Radiada, rodada por mim mesma, dentro do meu próprio corpo, provando do meu veneno e embebedando minha carne. Nunca se pôde ouvir alguém morrer tão lindamente como eu morro.

E nunca se pôde ouvir de alguém que mata tão lindamente como ele: Com graça nos olhos e orgulho no falar, ao passo que eu me engasgo no meu próprio sangue.

Eu digo que dentro de mim ele é mais, ele é parte de tudo, ele é um planeta completo. Eu digo que não há pecado que nos leve à loucura, que grito lá de fora nenhum me tira dele. E que se dane o sistema; minha voz nunca pôde ser gritada de verdade.

Me tapam de louca e muda, então me enterro com a cabeça em seus ombros e choro com orgulho de ter minha pele. O cheiro dele é forte; é belo; é real. Ele estava tão perto de mim. Mordia minha orelha e eu sabia que não duraria muito. Havia uma agonia estridente entre minhas realidades, mas ele não dava a mínima.

Era elegante o jeito em que segurava minhas costas. Se deixou um pouco de si no meu pescoço, um pouco na minha barriga, um pouco no meu peito e nas minhas lágrimas. Se deixou em cada célula do meu corpo.

Ninguém nunca matou tão lindamente como ele.

Me faça voar, Jimin-ah. — Disse em seu ouvido. — Toma-me toda.

Numa costura silenciosa da noite e o dia, seu abraço ficou forte. Seu silêncio gritou alto e eu nunca pertenci tanto à outra pessoa na vida. Não havia hora pra acordar, não havia hora pra me vomitar de mim e querer outro corpo senão o meu.

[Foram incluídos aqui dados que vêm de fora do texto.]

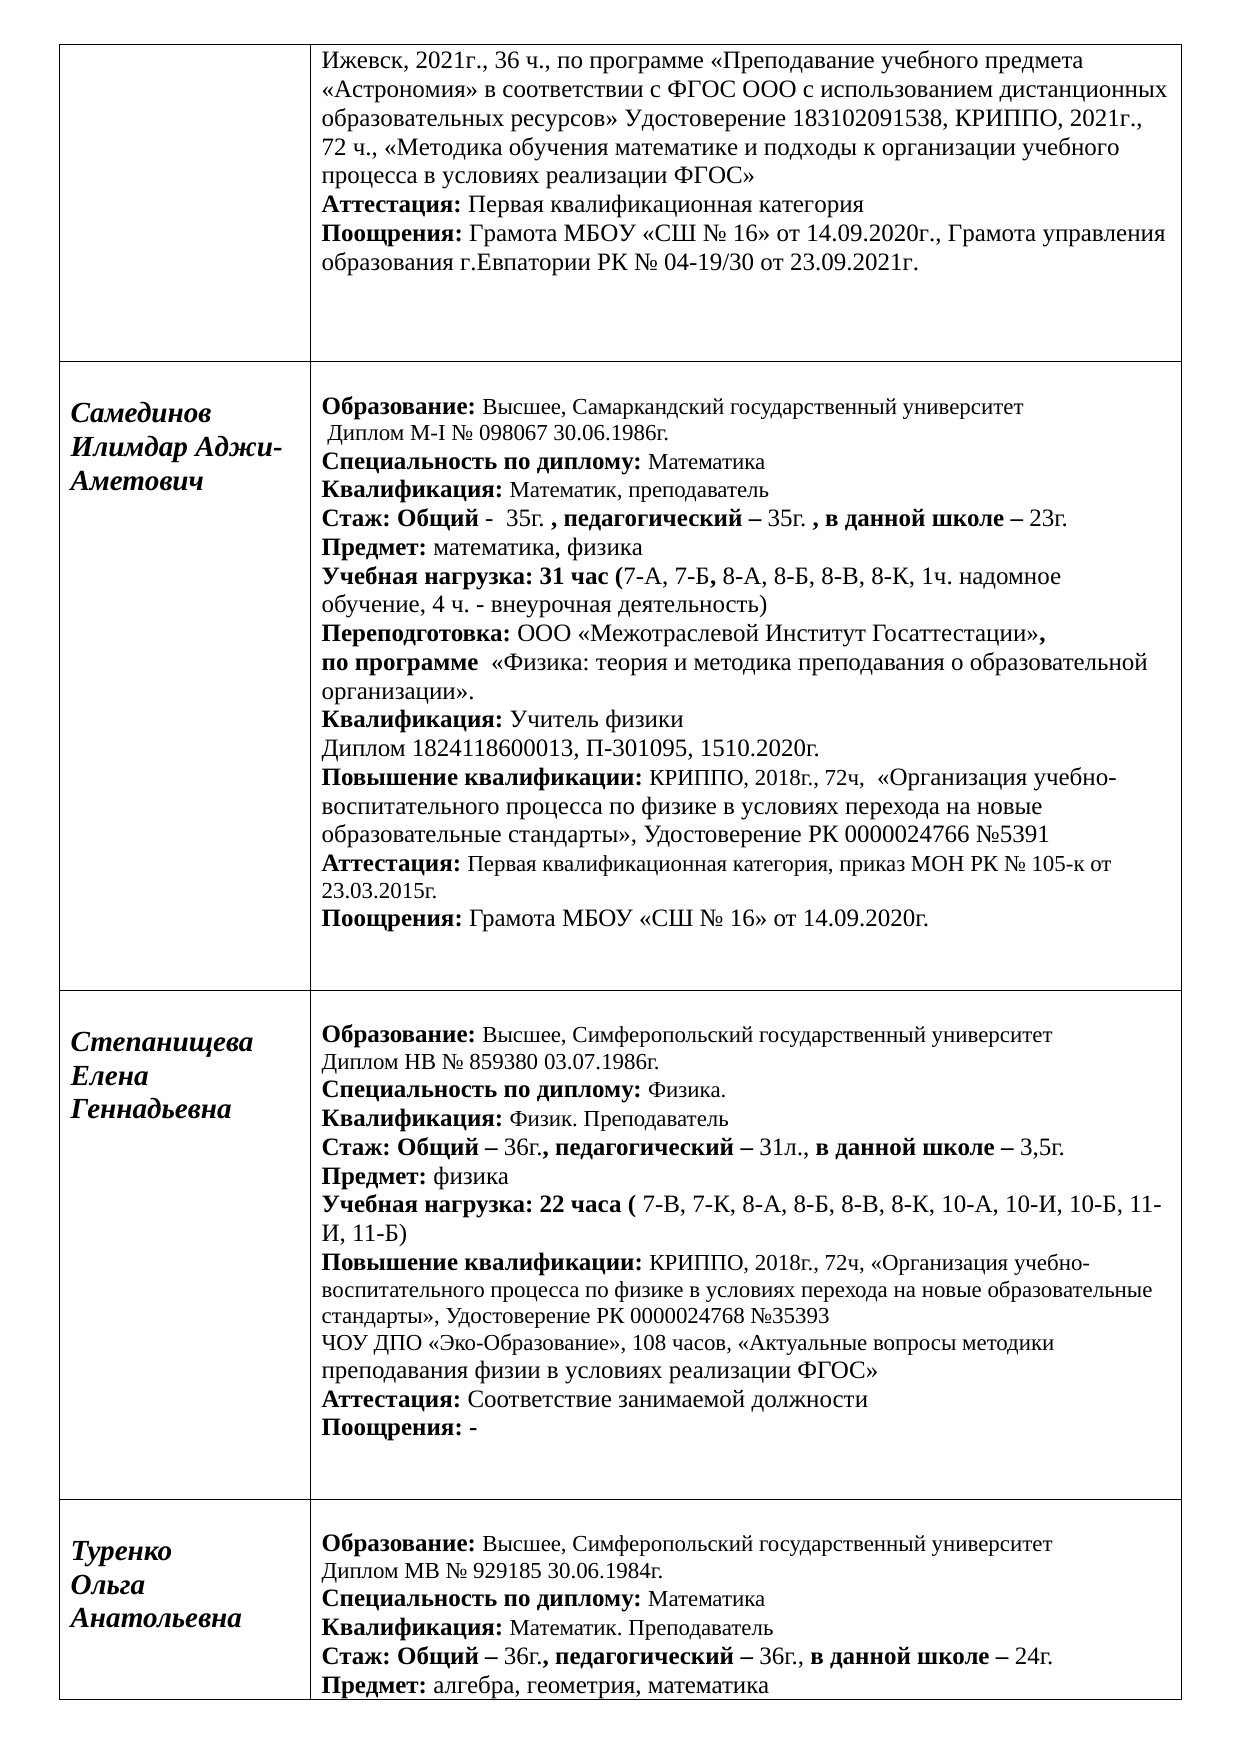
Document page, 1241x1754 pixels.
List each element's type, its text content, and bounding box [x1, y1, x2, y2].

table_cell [60, 45, 310, 361]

Seus dedos contornaram minha silhueta e ali, em suas mãos, eu fui tudo. Desde a raíz do meu cabelo até a última pele do meu pé. E que seja loucura; eu não ligo. Para ele, não sou ninguém mais que uma humana em seus braços, sussurrando vida e explodindo choros bonitos. Para ele, sou colorida, extasiada, perfeitamente feita para caber no vão entre seu peito e seus braços. E eu nunca fiquei tão feliz por ter inventado um personagem tão doloroso como ele — que mata tão bem.

E que se danem as águias no céu, eu posso voar mais do que elas.

🦋

Dica da autora: Cuidado ao amar um personagem. Eles sabem fazer a dor doer, porque por não existirem, não podem senti-la.